Tuesday, 27 September 2011

Review: Blink-182 - Neighborhoods

 Considered to be the most anticipated rock release of 2011, Californian punk trio finally return after eight years with sixth album, Neighborhoods. They've gone through a lot over their time away and all that has occurred during the making of this album has been met with extreme negativity, wether it be pulling out of tours to concentrate more on the making of the album despite being given three years to do so, or delaying the release for some other material. So despite the fact that original delight spread when the reunion was first announced has long since faded away, it's now time for Tom, Travis and Mark to take back the joy and hysteria by offering their first release since 2003. And wouldn't you know, it's a pretty sweet album.

Much speculation has been put on this album as to the kind of style Blink would return with. Lead single Up All Night left many assuming that the new album would essentially rip off Tom DeLonge's part time group Angels & Airwaves, however the following release Heart's All Gone then delivered a rapid punk song that wouldn't feel out of place on 1997s Dude Ranch. And I think that kind of idea represents this album as a whole. Neighborhoods manages to combine every style that Blink have gone through but manages to reach a compromise with it. They create the kind of rapid adrenaline fueled punk heard on Dude Ranch without using any fart gags or lyrics about cow tipping and dog humping and also take the kind of electronic effects and experimentalism that was present on their 2003 self-titled album without using dwindling six minute epics or frankly bizarre duets. Robert Smith is nowhere to be found on this album.
 Neighborhoods as an albums does present listeners with a dynamic retrospective of all of Blink-182's previous work, redesigned and worked together to create a new set of unique punk rock songs all of which burst with a sense of energy and emotion.

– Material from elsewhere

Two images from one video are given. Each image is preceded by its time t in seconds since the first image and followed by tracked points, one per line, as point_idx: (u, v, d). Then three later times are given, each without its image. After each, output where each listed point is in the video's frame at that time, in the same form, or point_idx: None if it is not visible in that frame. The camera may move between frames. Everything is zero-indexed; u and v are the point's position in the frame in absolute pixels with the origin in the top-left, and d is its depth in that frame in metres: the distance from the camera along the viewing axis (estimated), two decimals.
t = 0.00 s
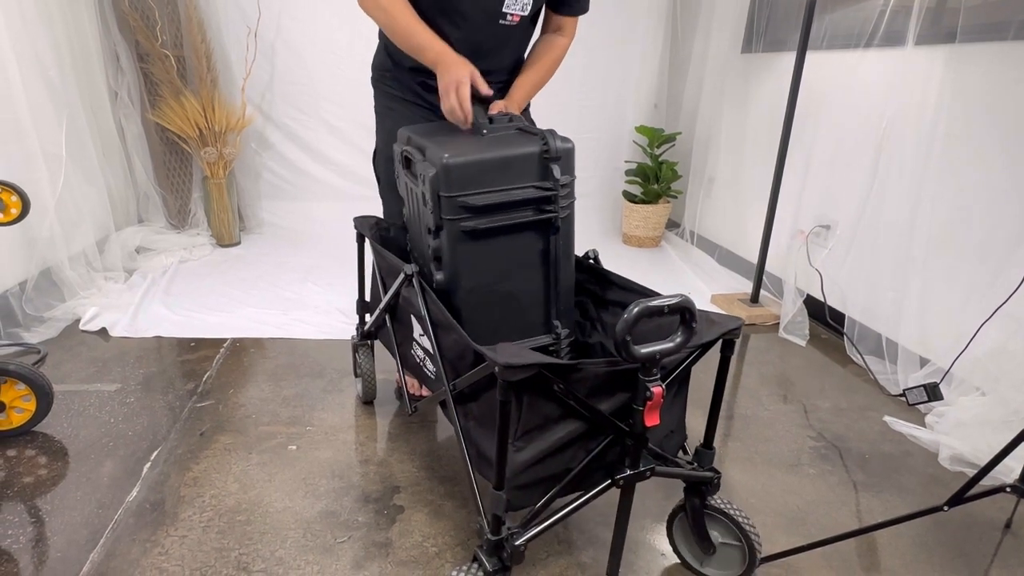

The dramatic and mature sound we last heard in 2003 is best demonstrated in tracks like Ghost On the Dance Floor and Kaleidoscope whilst Up All Night and Snake Charmer presents listeners with a style similar but combined with DeLonge's use of power chords which gave 2001s Take Off Your Pants and Jacket a much heavier sound. Elsewhere, the rapid fire punk assaults that were found on Dude Ranch are recreated with a sense of maturity and progress in terms of lyrics and vocal styles in Hearts All Gone and Natives while the catchy and glossy-yet jagged sound that made Enema of the State so popular is paid homage to in Wishing Well and This is Home sounding like the possible result of what would happen if more electronic effects from 2003 were added to the 1999 release.
 Obviously Blink-182 are looking to create an emotional and serious feel in their songs and this is achieved with many tracks having an overall romantic sound to them but at the same time remaining fun and bouncy and heavy in their pop punk glory.
 Neighborhoods on the whole is a really cool collection of pop punk songs, although it's questionable as to wether it's quite so fantastic enough to make up for the eight year wait and the festival and tour pullouts. Personally, this were never really issues I got to concerned about and so I like the album without having any of those issues in mind. There may be a few people who bought tickets to see them who may not feel that the album was worth the wait. But focusing on the songs alone, it's a really fun and enjoyable and engaging collection of songs that shows Blink-182 making a creative and original sound despite combining elements from their previous work and doing it with a great sense of pride and achievement. It's really good to see these guys back again. Let's just hope it's they release some more stuff, preferably before 2019.

 Blink-182's Neighborhoods is out now via DCG. The band will tour the UK from next June to July.